**Text excerpt**:
========

An important and controversial topic in the area of personal wallet security is the concept of “brainwallets” - storing funds using a private key generated from a password memorized entirely in one’s head. Theoretically, brainwallets have the potential to provide almost utopian guarantee of security for long-term savings: for as long as they are kept unused, they are not vulnerable to physical theft or hacks of any kind, and there is no way to even prove that you still remember the wallet; they are as safe as your very own human mind. At the same time, however, many have argued against the use of brainwallets, claiming that the human mind is fragile and not well designed for producing, or remembering, long and fragile cryptographic secrets, and so they are too dangerous to work in reality. Which side is right? Is our memory sufficiently robust to protect our private keys, is it too weak, or is perhaps a third and more interesting possibility actually the case: that it all depends on how the brainwallets are produced?

### Entropy

If the challenge at hand is to create a brainwallet that is simultaneously memorable and secure, then there are two variables that we need to worry about: how much information we have to remember, and how long the password takes for an attacker to crack. As it turns out, the challenge in the problem lies in the fact that the two variables are very highly correlated; in fact, absent a few certain specific kinds of special tricks and assuming an attacker running an optimal algorithm, they are precisely equivalent (or rather, one is precisely exponential in the other). However, to start off we can tackle the two sides of the problem separately.

========

(Stored records)
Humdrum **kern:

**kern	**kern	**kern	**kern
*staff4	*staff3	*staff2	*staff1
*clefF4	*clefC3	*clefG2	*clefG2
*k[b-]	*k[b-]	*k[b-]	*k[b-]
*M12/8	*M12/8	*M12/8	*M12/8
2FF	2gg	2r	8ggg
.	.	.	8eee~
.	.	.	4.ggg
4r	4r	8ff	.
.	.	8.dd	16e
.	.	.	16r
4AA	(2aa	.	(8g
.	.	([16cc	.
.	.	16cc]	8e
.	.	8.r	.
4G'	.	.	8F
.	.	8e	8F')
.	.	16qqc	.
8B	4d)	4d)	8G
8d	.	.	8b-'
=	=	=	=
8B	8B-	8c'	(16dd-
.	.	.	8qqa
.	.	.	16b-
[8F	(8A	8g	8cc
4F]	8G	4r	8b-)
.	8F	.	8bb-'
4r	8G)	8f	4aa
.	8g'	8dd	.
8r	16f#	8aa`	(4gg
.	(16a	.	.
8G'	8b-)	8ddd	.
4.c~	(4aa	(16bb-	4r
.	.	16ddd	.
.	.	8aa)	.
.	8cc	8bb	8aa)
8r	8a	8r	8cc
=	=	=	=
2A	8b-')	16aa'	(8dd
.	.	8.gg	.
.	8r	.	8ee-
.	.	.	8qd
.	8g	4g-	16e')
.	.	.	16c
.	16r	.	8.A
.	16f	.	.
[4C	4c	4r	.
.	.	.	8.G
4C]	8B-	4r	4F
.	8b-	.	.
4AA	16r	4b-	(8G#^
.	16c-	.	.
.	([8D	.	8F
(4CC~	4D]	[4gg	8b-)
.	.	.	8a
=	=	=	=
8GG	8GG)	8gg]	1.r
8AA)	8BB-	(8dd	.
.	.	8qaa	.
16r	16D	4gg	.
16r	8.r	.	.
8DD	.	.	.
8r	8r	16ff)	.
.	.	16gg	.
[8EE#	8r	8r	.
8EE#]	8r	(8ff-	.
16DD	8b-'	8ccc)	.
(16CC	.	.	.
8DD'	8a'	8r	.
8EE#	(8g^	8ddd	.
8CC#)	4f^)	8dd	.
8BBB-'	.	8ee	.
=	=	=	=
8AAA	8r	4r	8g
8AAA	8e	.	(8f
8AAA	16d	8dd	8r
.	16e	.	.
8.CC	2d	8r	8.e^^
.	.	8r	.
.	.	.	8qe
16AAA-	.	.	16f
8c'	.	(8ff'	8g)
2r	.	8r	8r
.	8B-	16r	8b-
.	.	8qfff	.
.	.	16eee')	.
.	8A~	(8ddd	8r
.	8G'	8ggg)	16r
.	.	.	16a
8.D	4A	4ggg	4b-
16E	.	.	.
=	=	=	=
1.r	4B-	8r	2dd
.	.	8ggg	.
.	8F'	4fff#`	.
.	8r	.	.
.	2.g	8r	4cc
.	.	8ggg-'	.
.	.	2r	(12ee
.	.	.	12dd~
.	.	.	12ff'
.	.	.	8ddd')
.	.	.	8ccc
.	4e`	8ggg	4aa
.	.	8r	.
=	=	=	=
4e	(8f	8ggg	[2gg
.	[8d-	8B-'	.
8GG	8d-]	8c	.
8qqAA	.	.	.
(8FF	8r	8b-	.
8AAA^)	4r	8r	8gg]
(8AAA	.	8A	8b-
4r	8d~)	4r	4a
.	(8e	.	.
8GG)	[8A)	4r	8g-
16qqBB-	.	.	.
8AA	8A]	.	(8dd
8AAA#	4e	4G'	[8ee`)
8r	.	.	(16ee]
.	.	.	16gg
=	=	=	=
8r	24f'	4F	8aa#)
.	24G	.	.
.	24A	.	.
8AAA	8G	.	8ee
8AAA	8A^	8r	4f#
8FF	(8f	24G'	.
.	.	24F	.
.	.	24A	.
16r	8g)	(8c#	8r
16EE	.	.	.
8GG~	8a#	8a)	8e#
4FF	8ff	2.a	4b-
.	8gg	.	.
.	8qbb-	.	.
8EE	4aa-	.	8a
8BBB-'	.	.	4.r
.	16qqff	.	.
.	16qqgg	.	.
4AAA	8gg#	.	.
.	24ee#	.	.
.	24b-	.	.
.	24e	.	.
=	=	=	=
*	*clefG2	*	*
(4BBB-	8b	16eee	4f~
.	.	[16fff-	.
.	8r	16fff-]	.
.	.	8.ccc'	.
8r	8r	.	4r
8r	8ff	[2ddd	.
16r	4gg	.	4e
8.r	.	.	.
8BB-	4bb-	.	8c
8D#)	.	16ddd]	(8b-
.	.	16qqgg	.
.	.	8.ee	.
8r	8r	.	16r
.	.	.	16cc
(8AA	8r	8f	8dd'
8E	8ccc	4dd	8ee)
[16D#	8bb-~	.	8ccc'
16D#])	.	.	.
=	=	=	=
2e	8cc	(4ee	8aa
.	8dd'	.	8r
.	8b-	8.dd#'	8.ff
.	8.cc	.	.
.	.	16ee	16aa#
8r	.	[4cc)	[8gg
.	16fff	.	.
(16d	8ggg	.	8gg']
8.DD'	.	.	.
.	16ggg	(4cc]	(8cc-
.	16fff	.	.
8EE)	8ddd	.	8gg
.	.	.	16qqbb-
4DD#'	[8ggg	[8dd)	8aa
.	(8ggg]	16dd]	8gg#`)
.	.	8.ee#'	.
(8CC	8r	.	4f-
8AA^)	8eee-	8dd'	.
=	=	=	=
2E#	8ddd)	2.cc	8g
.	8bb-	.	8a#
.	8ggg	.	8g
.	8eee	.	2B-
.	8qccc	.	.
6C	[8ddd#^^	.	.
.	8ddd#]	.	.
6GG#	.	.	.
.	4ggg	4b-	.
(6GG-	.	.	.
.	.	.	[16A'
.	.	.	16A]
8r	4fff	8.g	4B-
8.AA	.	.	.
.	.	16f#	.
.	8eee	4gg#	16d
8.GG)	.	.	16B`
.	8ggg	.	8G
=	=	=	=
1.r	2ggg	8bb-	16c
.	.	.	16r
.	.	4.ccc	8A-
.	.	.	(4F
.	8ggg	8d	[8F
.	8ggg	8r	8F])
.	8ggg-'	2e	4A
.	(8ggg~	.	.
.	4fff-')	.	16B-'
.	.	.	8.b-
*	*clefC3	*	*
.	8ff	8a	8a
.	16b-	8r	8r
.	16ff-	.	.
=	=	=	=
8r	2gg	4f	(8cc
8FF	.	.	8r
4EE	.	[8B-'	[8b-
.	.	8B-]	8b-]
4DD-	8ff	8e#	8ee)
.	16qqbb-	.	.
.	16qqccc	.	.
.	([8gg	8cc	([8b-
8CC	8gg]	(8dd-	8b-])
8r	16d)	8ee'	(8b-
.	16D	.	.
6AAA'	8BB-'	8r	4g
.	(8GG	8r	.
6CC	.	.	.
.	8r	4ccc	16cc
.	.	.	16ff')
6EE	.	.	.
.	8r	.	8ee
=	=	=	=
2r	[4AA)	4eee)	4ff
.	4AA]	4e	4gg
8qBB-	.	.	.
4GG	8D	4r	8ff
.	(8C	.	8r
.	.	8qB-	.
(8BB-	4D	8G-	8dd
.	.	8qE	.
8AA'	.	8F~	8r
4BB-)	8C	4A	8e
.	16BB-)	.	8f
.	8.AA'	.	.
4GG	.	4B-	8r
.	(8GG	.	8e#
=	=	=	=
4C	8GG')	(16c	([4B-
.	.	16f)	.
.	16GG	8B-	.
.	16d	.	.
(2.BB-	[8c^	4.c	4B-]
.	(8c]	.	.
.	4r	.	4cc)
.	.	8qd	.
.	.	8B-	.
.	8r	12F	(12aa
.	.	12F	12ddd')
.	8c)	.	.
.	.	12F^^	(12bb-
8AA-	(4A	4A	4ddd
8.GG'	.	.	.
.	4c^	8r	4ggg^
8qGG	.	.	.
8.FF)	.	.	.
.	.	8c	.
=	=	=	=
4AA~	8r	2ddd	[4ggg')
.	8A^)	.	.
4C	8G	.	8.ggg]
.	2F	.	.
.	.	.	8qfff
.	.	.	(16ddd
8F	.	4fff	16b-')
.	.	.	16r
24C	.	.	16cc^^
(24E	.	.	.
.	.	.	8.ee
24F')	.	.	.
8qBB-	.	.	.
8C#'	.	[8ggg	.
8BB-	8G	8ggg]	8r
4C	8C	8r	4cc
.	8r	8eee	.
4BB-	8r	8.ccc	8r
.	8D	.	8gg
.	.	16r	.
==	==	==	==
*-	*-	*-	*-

========

**Exercise requirements**:
1. In the brainwallet text, what two variables must be considered when creating a brainwallet that is both memorable and secure?
2. Update the part of the brainwallet text that begins at the words "If the challenge" and stops after "the problem separately.". Write it out again with "attacker" replaced by "adversary".
3. Go on with the brainwallet text, starting after its final sentence.

**Answers for the exercise**:
1. How much information we have to remember, and how long the password takes for an attacker to crack.

2.
If the challenge at hand is to create a brainwallet that is simultaneously memorable and secure, then there are two variables that we need to worry about: how much information we have to remember, and how long the password takes for an adversary to crack. As it turns out, the challenge in the problem lies in the fact that the two variables are very highly correlated; in fact, absent a few certain specific kinds of special tricks and assuming an adversary running an optimal algorithm, they are precisely equivalent (or rather, one is precisely exponential in the other). However, to start off we can tackle the two sides of the problem separately.

3.
A common measure that computer scientists, cryptogaphers and mathematicians use to measure “how much information” a piece of data contains is “entropy”. Loosely defined, entropy is defined as the logarithm of the number of possible messages that are of the same “form” as a given message. For example, consider the number 57035. 57035 seems to be in the category of five-digit numbers, of which there are 100000. Hence, the number contains about 16.6 bits of entropy, as 2^{16.6} ~= 100000. The number 61724671282457125412459172541251277 is 35 digits long, and log(10^{35}) ~= 116.3, so it has 116.3 bits of entropy. A random string of ones and zeroes n bits long will contain exactly n bits of entropy. Thus, longer strings have more entropy, and strings that have more symbols to choose from have more entropy.

On the other hand, the number 11111111111111111111111111234567890 has much less than 116.3 bits of entropy; although it has 35 digits, the number is not of the category of 35-digit numbers, it is in the category of 35-digit numbers with a very high level of structure; a complete list of numbers with at least that level of structure might be at most a few billion entries long, giving it perhaps only 30 bits of entropy.

Information theory has a number of more formal definitions that try to grasp this intuitive concept. A particularly popular one is the idea of Kolmogorov complexity; the Kolmogorov complexity of a string is basically the length of the shortest computer program that will print that value. In Python, the above string is also expressible as `'1'*26+'234567890'`

- an 18-character string, while 61724671282457125412459172541251277 takes 37 characters (the actual digits plus quotes). This gives us a more formal understanding of the idea of “category of strings with high structure” - those strings are simply the set of strings that take a small amount of data to express. Note that there are other compression strategies we can use; for example, unbalanced strings like 1112111111112211111111111111111112111 can be cut by at least half by creating special symbols that represent multiple 1s in sequence. Huffman coding is an example of an information-theoretically optimal algorithm for creating such transformations.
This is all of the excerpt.